娘はICUを出てからは呼吸の乱れや発熱もなく、体調的には安定していたので、看護婦さんも「よかったですね、この調子だとすぐに一般のお部屋に移れますよ
」と声をかけて下さっていました。
確かに娘の体調は安定しています。
でもね、その同室の赤ちゃん達はお母さんが恋しいと、お腹が空いたと、オムツを替えて欲しいと一生懸命に泣くんです。
娘はまだ意識障害の真っ只中。
家族が来てもリハビリしても表情1つ変えずただぼんやりと過ごしていました。
こういったことに、比べるとか出来ないんですよね。
管理されているってことは、急変が絶対にないとは言い切れない。
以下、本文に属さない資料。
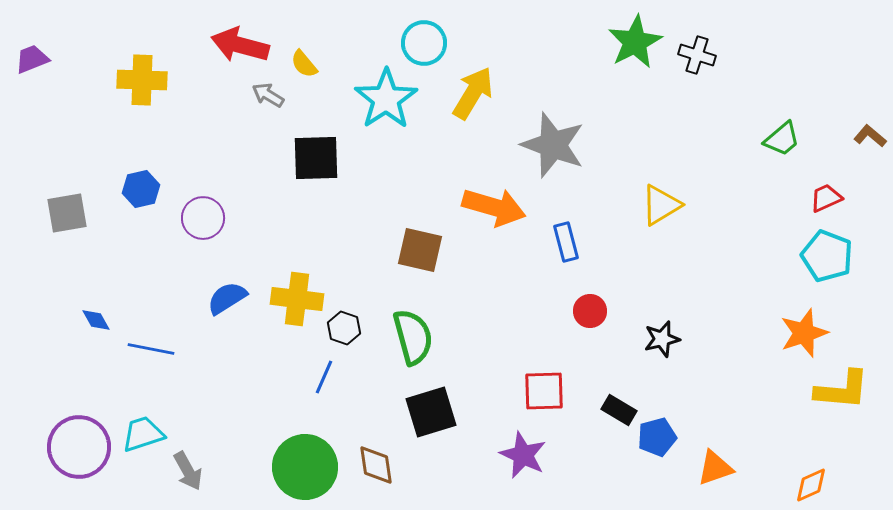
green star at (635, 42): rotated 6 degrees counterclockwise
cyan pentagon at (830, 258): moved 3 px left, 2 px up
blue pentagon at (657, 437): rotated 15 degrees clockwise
その子達も生きることに必死です。
娘だけでなく、ここにいる全ての子供達が元気になって欲しい、心からそう思うんです。
でも時々、こんな小さな赤ちゃんが出来ることが、娘は出来ないんだな…とか、私が恋しいと泣いて欲しいな、とか思ってしまっていました
とにかく、痛い以外の感情が一切ない、動こうとしない、おもちゃや音楽に興味がない、お母さんが分かっているのかも分からない、食べるの拒否(これも嚥下機能ではなく、前頭葉が食べる指令を出してないと言われました)。
かろうじて意識があるのかなと感じるのは、小声で喃語を話す、触感のあるもの(つぶつぶボールなど)を手に当てると触る、リハビリで座位や立位時体に力を入れるくらい。
前頭葉が壊れるとこんな事になるんだとくじけそうになりつつも、体の機能は少しずつ回復していたので、ただそのことだけを支えに毎日リハビリに励んでいました
そしてそして
ここにきてやっと
前頭葉が目を覚まし始めていると感じています


運動麻痺回復のステージ理論で、最初の3ヶ月までに残存する機能の自然な回復、3〜6ヶ月で新しい経路の再構築による回復、6ヶ月以降では経路の効率化による回復、と書いてあるのを読んだことがあります。
娘は発病は6月末なのですが、8月末まで頭蓋骨の一部を外しており、主治医からは
「頭蓋骨を入れるまでは意識ははっきりしない」
「とにかく頭蓋骨入れてからヨーイドンだから」とよく言われていました。
今月で頭蓋骨を入れて4ヶ月目に突入。
運動麻痺回復の理論が前頭葉にも当てはまるのか分かりませんが、何となく新しい経路を作り始めたのかなと勝手に感じています(注:あくまで素人の私調べです
)
感情や行動の変化としては
○楽しい
10月中旬にぎこちなく初めて笑う。家族大喜び。リハビリ施設に移ってからは、保育の時間にみんなで歌ったり手遊びが大好きで、体を大きく揺らしたり声を出したり。
○恋しい
寝るときは隣にいて欲しい。母さんの抱っこが大好き。スキンシップが大好き、手を触りたい、ほっぺとほっぺをくっつけたい。
○寂しい
まだまだ一人で平気で座ってる時の方が多いけど、周りに誰もいない状況が続くと大きな声を出してアピールしている気がする。
○嫌
うつ伏せやチャイルドシートが嫌になってくると体を仰け反らせたり不快な声を出す。リハビリの歩行練習など、疲れると首を振っていやいやー。
○行動
あーんと言うと口を開ける、目の前に人や物があると分かると手を出して触ろうとする(目は見えていない)、豆椅子の右側に机がないと、どこー?と手で探している。
といった感じです
まだぜんっぜんですが、1ヶ月前まで痛いと楽しいしかなかったことを考えると大きな進歩です
未だに泣きませんが、経鼻チューブを抜く時など涙は出ていたし、寂しいという感情がうっっすら出てきたので、そういった感情があるのならあまり泣く泣かないにこだわるのはやめようと思えてきました
何より、
楽しい
人がそばにいると、触れてくれると、嬉しい
人に甘えたい
など、幸せな感情がたくさん戻ってきてくれた事で、私も毎日幸せです。
体に麻痺があり、発達も遅れ、その上目も見えない。
11月は、そんな娘を私は幸せに出来るんだろうかと絶望しかありませんでした。
でも、毎日たくさん抱きしめて、たくさん大好きだと伝えると、幸せそうに甘えた声を出す娘
幸せすぎて心がギューっと痛くなります
「まさか、2018年のうちに幸せだと思える日が来るとは思ってなかったわ…」と、主人とも話しました
今日も娘の頭に手を当てて、「○○ちゃんの頭がんばれー前頭葉がんばれー
」と祈りながら眠りにつこうと思います(←これ、毎日の恒例行事です笑)。